(Source material Opens)

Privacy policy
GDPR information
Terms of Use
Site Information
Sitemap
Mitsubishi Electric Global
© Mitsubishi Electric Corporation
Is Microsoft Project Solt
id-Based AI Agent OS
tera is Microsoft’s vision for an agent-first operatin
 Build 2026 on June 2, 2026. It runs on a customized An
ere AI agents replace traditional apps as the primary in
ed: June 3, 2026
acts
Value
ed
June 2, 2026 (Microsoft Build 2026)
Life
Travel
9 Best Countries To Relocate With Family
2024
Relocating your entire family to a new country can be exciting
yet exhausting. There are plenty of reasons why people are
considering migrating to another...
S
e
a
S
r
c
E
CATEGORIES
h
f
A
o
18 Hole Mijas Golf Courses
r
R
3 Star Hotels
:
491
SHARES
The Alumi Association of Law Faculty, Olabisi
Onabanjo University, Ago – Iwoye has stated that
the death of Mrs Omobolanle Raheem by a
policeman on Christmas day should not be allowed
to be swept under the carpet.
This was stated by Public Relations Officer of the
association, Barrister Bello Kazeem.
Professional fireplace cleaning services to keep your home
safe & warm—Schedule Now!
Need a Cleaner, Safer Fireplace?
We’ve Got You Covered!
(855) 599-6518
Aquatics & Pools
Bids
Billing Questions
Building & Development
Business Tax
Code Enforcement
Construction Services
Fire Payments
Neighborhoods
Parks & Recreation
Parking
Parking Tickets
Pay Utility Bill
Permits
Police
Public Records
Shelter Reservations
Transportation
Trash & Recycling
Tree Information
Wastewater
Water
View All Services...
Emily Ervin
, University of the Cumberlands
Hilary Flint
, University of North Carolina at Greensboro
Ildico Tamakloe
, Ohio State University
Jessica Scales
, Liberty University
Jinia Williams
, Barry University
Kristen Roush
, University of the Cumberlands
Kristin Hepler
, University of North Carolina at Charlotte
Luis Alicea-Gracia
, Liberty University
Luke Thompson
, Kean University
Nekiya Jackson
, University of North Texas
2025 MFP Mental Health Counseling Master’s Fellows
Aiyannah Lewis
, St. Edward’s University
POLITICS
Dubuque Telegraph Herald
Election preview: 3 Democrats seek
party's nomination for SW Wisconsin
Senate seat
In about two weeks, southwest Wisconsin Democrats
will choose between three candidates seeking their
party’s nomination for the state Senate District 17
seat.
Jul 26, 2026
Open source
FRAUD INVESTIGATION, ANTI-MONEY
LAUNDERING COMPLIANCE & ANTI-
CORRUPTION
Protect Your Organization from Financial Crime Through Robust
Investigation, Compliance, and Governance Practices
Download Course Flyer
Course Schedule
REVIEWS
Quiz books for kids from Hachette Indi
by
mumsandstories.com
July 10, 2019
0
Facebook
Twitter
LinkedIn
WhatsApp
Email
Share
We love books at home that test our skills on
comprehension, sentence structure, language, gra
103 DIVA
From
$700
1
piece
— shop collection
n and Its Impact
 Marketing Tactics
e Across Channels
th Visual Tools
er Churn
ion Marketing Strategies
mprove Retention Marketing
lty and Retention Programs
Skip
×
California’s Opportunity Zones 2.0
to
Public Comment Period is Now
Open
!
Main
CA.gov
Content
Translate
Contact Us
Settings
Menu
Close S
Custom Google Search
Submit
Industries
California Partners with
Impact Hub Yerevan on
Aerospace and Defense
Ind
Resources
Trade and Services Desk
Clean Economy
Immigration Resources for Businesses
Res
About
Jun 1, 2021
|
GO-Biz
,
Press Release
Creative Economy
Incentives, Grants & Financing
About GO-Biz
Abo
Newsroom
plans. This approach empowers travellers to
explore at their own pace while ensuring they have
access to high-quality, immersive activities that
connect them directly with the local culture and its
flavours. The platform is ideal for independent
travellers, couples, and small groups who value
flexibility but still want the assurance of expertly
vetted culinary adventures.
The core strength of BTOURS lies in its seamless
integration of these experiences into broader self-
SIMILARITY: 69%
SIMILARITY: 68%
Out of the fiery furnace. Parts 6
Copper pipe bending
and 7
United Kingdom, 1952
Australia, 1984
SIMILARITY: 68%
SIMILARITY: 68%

(Source material Closes)

To do:
The range begins at the line containing "United Kingdom, 1952" and ends at the last line of the entries; reproduce it exactly.

Output for this exercise:
United Kingdom, 1952
Australia, 1984
SIMILARITY: 68%
SIMILARITY: 68%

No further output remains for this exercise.